L’importanza della solidarietà: parlano due ambasciatori
Intervistato da Libero, l’ex ambasciatore d’Israele in Italia Dror Eydar avverte che “l’orrore dei kibbutz arriverà in Occidente se non ci aiuterete”. “Non abbiamo alcun desiderio di controllare le vite degli abitanti della Striscia. Dalla Santa Sede atti significativi, ma vorremmo più empatia nei nostri confronti”. Lo sottolinea l’ambasciatore d’Israele presso la Santa Sede Rapahel Schutz al settimanale Famiglia Cristiana. Sulla mancanza di empatia da parte dei vertici della Chiesa, Schutz spiega: “Quando si dice che il diritto umanitario deve essere rispettato specialmente a Gaza, mi chiedo perché non dovrebbe essere rispettato anche in Israele, nel momento in cui una larga parte della popolazione israeliana si trova sotto il fuoco nemico, e molti sono stati costretti a lasciare le loro case. Il diritto umanitario va rispettato dovunque. Si parla di Gaza, ma vorrei sentire il nome di Sderot, dei villaggi, dei kibbutzim e delle piccole comunità decimate dall’attacco di Hamas”. Sul tema della solidarietà assente, Repubblica, Foglio e Stampa denunciano quella di una parte dell’opinione pubblica, in particolare a sinistra, che non ha condannato in modo fermo i massacri di Hamas o chiesto la liberazione degli ostaggi.

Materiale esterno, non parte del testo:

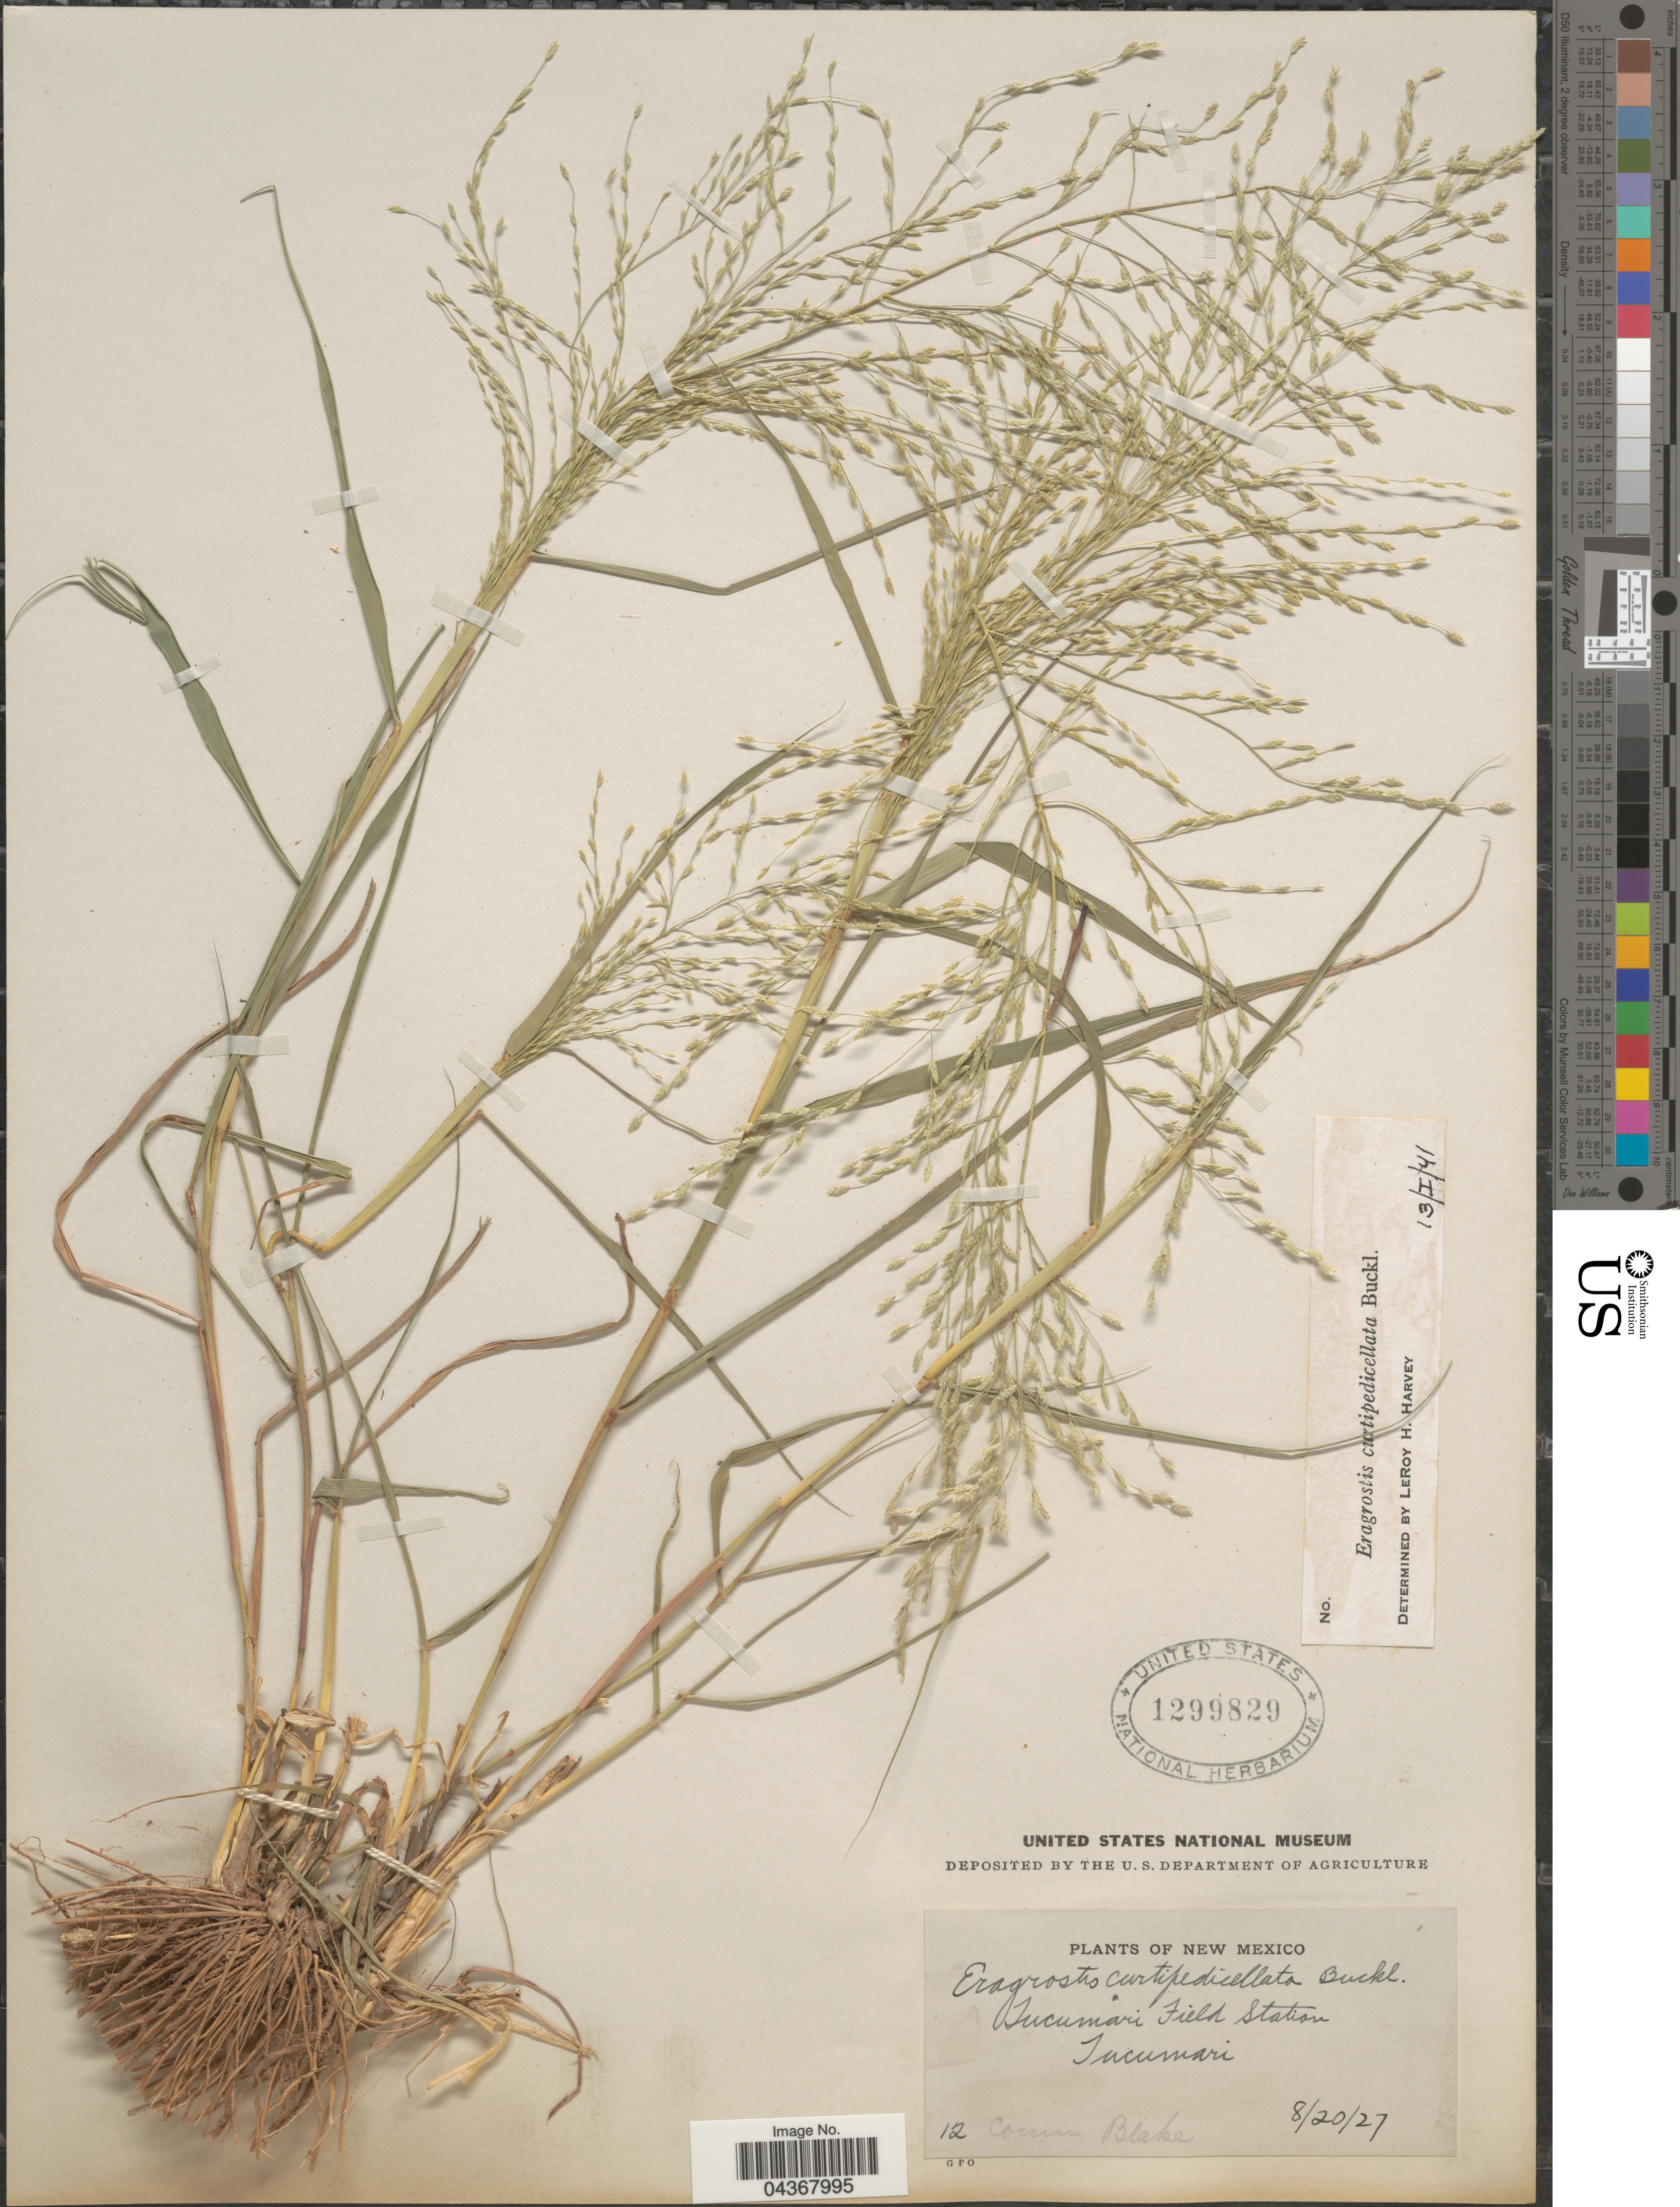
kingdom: Plantae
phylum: Tracheophyta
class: Liliopsida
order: Poales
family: Poaceae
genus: Eragrostis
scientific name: Eragrostis curtipedicellata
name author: Buckley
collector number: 12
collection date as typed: Transcribed d/m/y: 20/8/27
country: United States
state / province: New Mexico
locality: Tucumari Field Station. Tucumari.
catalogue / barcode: US 1299829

Roma ebraica si stringe alla famiglia delle vittime
Per i rapiti si sta invece mobilitando il mondo ebraico. Repubblica Roma racconta l’iniziativa della Comunità locale di esporre duecento palloncini rossi per ricordare il destino degli ostaggi. Nella capitale sono arrivate alcune famiglie delle vittime e dei rapiti, accolti al Tempio Maggiore da un lungo applauso, scrive il quotidiano. “Chiediamo la liberazione degli ostaggi e che la nostra voce arrivi attraverso i media di tutto il mondo per far pressione ad Hamas”, l’appello di Chen Eshets, cugino di Evyatar, trascinato dai terroristi a Gaza mentre partecipava al rave nel Negev.

Firenze, nuovo Sefer Torah
Sulle pagine di Repubblica Firenze si racconta dell’ingresso di un nuovo Sefer Torah nella Comunità Chabad della città.